For much of my 30 years in industry, I have frequently traveled, sometimes as much as 30-35% of the business days, including 42 states and 18 countries. I have been privileged to see most of the United States and Western Europe, as well as Japan and other captivating places. Growing up in a small community in rural southeastern Ohio, I have always maintained a strong interest in the farming techniques and farmsteads of the places I visit.
The same was true in the summer of 1863 as Confederates from North Carolina, Georgia, Louisiana, Virginia, South Carolina, and Maryland paid a visit to York County during the midst of the Gettysburg Campaign. A study of the enlistment rolls for the regiments of Jubal Early’s division and J.E.B. Stuart’s cavalry division reveal that the majority of the Rebel infantrymen and troopers were pre-war farmers.
Naturally, the agriculture of the southern tier of the Keystone State held special interest for these tillers of the soil, who marveled at the rich topsoil in PA, the huge barns, and the new fangled mechanical farm implements they encountered as they passed through the region.

1939 photo of rural York County by Marion Wolcott.
Captain William J. Seymour was adjutant general of the First Louisiana Brigade (the feared Louisiana Tigers) of Early’s Division. Standing on a hilltop above where today’s Harley Davidson factory is in York, he surveyed the prosperous scene and recorded in his diary, The surrounding country was in a high state of cultivation and from our camp presented a beautiful appearance with its immense fields of golden grain that flashed in the sunlight – dotted here and there with neat little cottages and substantially built barns which were literally bursting with wheat, oats & corn.” Fellow Louisianan William Lyon reported that land between Gettysburg and York along the turnpike (now U.S. Route 30) was “the most beautiful and highly cultivated country that I ever saw. It was literally a land of plenty.”

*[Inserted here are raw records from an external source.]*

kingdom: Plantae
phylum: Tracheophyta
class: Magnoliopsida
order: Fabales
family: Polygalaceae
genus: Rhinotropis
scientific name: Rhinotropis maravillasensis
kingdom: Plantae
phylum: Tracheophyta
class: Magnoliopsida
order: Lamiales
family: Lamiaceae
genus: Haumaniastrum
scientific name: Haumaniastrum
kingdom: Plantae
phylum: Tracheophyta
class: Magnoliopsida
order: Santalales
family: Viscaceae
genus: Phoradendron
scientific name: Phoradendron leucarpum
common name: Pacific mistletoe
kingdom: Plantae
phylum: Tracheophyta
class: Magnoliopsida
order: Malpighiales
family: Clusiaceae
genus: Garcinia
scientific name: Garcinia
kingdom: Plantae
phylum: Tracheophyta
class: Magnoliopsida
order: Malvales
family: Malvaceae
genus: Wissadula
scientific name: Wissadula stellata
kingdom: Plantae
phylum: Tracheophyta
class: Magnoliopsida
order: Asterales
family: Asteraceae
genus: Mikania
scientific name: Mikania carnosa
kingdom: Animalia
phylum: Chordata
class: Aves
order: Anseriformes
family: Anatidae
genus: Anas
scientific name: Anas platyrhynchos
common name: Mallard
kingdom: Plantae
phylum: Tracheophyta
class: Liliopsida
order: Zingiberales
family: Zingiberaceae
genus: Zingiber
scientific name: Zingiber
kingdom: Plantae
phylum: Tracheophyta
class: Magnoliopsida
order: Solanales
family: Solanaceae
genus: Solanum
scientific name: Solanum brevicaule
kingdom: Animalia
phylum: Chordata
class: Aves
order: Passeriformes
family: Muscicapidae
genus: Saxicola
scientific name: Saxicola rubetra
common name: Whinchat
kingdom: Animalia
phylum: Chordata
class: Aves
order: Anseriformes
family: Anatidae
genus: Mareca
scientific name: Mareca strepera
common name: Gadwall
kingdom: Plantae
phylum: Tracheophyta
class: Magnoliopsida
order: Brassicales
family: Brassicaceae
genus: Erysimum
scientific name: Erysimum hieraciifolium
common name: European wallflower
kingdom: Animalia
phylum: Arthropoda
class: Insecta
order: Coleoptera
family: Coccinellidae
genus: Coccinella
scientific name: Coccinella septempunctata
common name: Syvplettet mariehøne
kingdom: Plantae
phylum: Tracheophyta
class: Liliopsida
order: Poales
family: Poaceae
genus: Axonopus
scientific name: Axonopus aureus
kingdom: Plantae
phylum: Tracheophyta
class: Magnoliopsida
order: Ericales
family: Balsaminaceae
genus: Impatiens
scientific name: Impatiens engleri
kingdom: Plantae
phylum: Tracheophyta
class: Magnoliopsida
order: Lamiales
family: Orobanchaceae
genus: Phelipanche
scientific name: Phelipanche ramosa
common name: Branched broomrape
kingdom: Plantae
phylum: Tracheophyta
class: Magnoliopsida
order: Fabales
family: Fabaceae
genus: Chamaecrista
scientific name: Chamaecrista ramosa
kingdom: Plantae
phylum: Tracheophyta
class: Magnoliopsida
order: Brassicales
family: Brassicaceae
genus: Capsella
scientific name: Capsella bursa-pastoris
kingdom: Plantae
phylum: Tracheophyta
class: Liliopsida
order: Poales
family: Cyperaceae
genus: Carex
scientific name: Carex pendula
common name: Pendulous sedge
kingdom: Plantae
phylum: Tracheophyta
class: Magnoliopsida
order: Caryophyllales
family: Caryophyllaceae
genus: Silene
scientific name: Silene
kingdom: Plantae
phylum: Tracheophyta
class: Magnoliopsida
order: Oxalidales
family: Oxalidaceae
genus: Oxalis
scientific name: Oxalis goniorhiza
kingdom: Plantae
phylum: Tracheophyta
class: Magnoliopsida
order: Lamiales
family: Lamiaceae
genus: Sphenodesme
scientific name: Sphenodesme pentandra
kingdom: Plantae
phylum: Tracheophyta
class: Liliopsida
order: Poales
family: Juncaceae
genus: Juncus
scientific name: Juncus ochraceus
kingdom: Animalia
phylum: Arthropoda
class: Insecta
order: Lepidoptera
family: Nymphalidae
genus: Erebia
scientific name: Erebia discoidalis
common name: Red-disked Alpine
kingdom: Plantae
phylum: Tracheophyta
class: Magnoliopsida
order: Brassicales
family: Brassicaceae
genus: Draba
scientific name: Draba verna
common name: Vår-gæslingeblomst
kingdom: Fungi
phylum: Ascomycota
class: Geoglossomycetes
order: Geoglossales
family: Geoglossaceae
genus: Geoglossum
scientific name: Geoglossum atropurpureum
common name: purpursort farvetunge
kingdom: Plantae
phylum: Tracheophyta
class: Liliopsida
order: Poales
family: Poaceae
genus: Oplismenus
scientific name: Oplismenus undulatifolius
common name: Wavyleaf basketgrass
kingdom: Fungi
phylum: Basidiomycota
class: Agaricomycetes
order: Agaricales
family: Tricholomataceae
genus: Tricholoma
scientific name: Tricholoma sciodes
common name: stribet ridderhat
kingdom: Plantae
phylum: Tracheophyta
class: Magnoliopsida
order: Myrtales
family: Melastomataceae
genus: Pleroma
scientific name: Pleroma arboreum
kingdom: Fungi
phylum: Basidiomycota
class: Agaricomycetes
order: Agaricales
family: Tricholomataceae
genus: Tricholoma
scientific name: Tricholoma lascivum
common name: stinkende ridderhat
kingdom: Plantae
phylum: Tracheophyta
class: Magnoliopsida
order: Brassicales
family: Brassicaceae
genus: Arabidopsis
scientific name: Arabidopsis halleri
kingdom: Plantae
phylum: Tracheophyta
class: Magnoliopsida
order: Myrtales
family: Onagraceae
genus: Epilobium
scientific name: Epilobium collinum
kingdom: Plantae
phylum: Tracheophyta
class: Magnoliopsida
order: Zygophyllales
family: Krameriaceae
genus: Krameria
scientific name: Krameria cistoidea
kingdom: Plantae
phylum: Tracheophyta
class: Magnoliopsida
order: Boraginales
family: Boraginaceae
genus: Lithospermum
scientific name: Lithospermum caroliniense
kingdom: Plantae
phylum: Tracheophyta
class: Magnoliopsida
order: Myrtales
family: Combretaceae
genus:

One unknown Georgian in Gordon’s Brigade wrote to a Savannah newspaper that “the region was only distinguished for “its immense fields of waving grain ripened for the harvest” and its “nice large cherries, Dutch farmers, and ugly females.” Another member of the same brigade commented that it was a “most beautiful and highly cultivated country… Everything that science could furnish had been applied to a soil already fertile. The houses were neat and well built. Everything was in the most perfect order, and everything that man or beast could want abounded in the greatest plenty.”
Over in Franklin County, the story was much the same as here in York and Adams counties. One North Carolina soldier wrote, “There is no danger of our suffering for anything to eat in this campaign, for I have seen more wheat in the last three weeks than I ever saw in all my life together before. The whole face of the earth is one big wheat lot.” Another soldier commented, the area was “so thickly settled that we were continually traveling in the suburbs of some city it seemed.” The locals “live in substantial brick or stone dwellings generally, and on every farm you may see commodious and elegant barn…. Small grain is the staple, wheat, rye, barley and oats.” He marveled that “more luxuriant fields of wheat cannot be imagined and when we were there it was fully ripe and falling down.”
I have read scores of similar accounts from Confederates (and many from passing Yankees as well) who were shocked by the richness of central Maryland and southern Pennsylvania. This area was truly a “breadbasket” and “cornucopia” of abundance, and one Georgian remarked “such oceans of bread I have never seen before” as he entered houses along the turnpike to helpo himself to fresh baked goods and food.